Walkers following the Riverside Walk through Chesworth Farm may have noticed changes along the farm track.  Part of the hedge has been laid in traditional style - it was done by a local expert Peter Tunks with the help of the Countryside Wardens.

There are several reasons for doing this type of work:  It produces a thick hedge which provides more of a barrier while being extremely good for wildlife - thick hedges provide great nesting sites for birds in particular.  It also benefits the health of the plant species growing in the hedge (otherwise they become very leggy) and encourages wild flowers and grasses along the hedgerow.

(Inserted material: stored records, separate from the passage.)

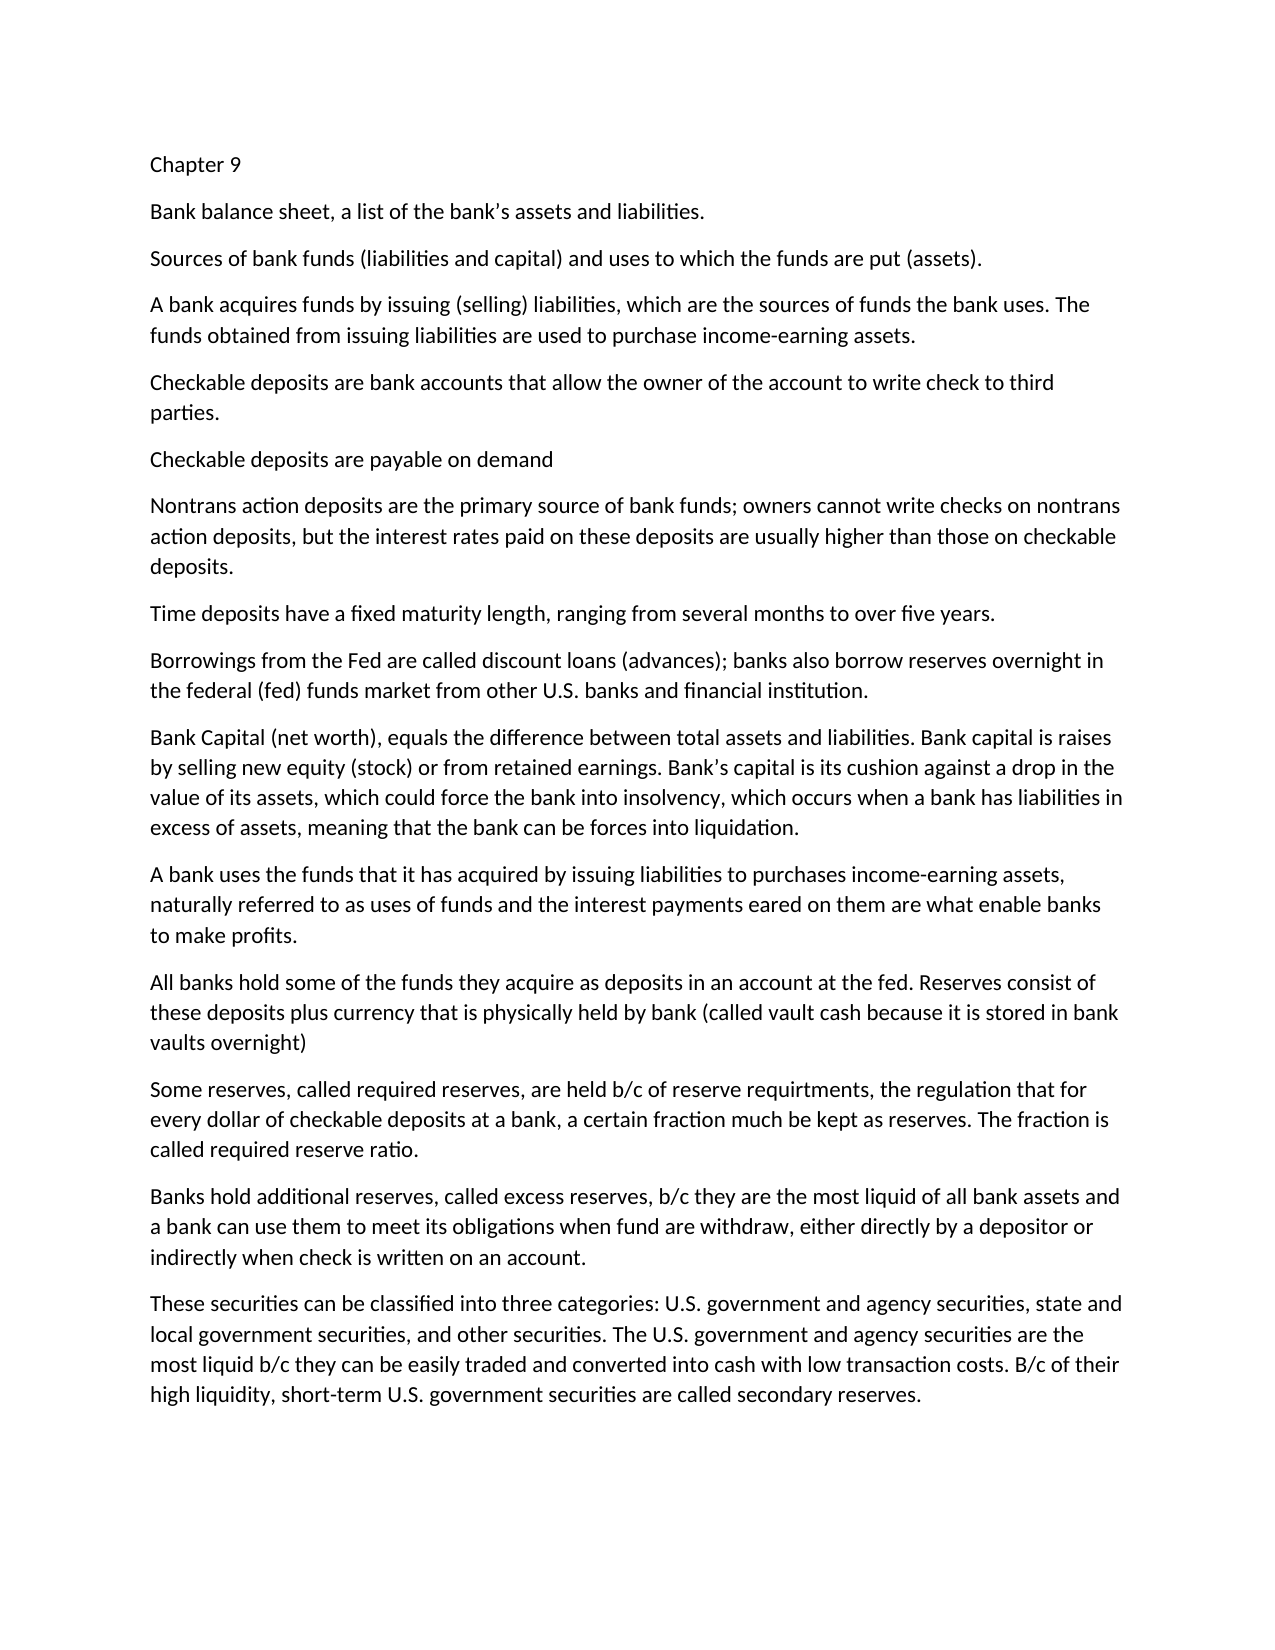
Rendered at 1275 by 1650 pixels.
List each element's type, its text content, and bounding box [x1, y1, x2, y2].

text Bank Capital (net worth), equals the difference between total assets and liabilities. Bank capital is raises by selling new equity (stock) or from retained earnings. Bank’s capital is its cushion against a drop in the value of its assets, which could force the bank into insolvency, which occurs when a bank has liabilities in excess of assets, meaning that the bank can be forces into liquidation. [150, 723, 1125, 842]
text All banks hold some of the funds they acquire as deposits in an account at the fed. Reserves consist of these deposits plus currency that is physically held by bank (called vault cash because it is stored in bank vaults overnight) [150, 968, 1125, 1056]
text Chapter 9 [150, 150, 1125, 178]
text Checkable deposits are bank accounts that allow the owner of the account to write check to third parties. [150, 368, 1125, 426]
text Borrowings from the Fed are called discount loans (advances); banks also borrow reserves overnight in the federal (fed) funds market from other U.S. banks and financial institution. [150, 646, 1125, 704]
text Bank balance sheet, a list of the bank’s assets and liabilities. [150, 197, 1125, 225]
text Time deposits have a fixed maturity length, ranging from several months to over five years. [150, 599, 1125, 627]
text Some reserves, called required reserves, are held b/c of reserve requirtments, the regulation that for every dollar of checkable deposits at a bank, a certain fraction much be kept as reserves. The fraction is called required reserve ratio. [150, 1075, 1125, 1163]
text These securities can be classified into three categories: U.S. government and agency securities, state and local government securities, and other securities. The U.S. government and agency securities are the most liquid b/c they can be easily traded and converted into cash with low transaction costs. B/c of their high liquidity, short-term U.S. government securities are called secondary reserves. [150, 1289, 1125, 1408]
text A bank acquires funds by issuing (selling) liabilities, which are the sources of funds the bank uses. The funds obtained from issuing liabilities are used to purchase income-earning assets. [150, 291, 1125, 349]
text Nontrans action deposits are the primary source of bank funds; owners cannot write checks on nontrans action deposits, but the interest rates paid on these deposits are usually higher than those on checkable deposits. [150, 492, 1125, 580]
text Sources of bank funds (liabilities and capital) and uses to which the funds are put (assets). [150, 244, 1125, 272]
text A bank uses the funds that it has acquired by issuing liabilities to purchases income-earning assets, naturally referred to as uses of funds and the interest payments eared on them are what enable banks to make profits. [150, 860, 1125, 949]
text Checkable deposits are payable on demand [150, 445, 1125, 473]
text Banks hold additional reserves, called excess reserves, b/c they are the most liquid of all bank assets and a bank can use them to meet its obligations when fund are withdraw, either directly by a depositor or indirectly when check is written on an account. [150, 1182, 1125, 1271]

Although the trees in the hedge are trimmed quite severely, and are cut for laying, they are able to survive and will sprout new shoots from the laid stems in the Spring.  In the future this new growth will be trimmed at around 5 - 6 feet height to keep the hedgerow thick and dense.  There are a variety of methods of hedge laying from different parts of the country and this has been done in the local 'Southern' style, using hazel stakes to support the laid hedge and hazel 'binders' woven along the top of the hedge to keep the laid trees in position in the future.
The best time for this work is during the winter (outside bird nesting season and dry summer months) and we will be back next winter to complete this line of hedgerow.  The Countryside Wardens aim to lay as many of the hedges around the Farm as possible. Some hedgerows have already been laid in recent years, but others have become too mature to lay.  These contain over-mature trees and shrubs which will now have to be coppiced (with some good specimens retained).

We have a volunteer task hedge coppicing at Chesworth on Saturday 12 March (10.00am to 1.00pm) - everyone welcome, all tools (and tea and biscuits) provided, no experience necessary.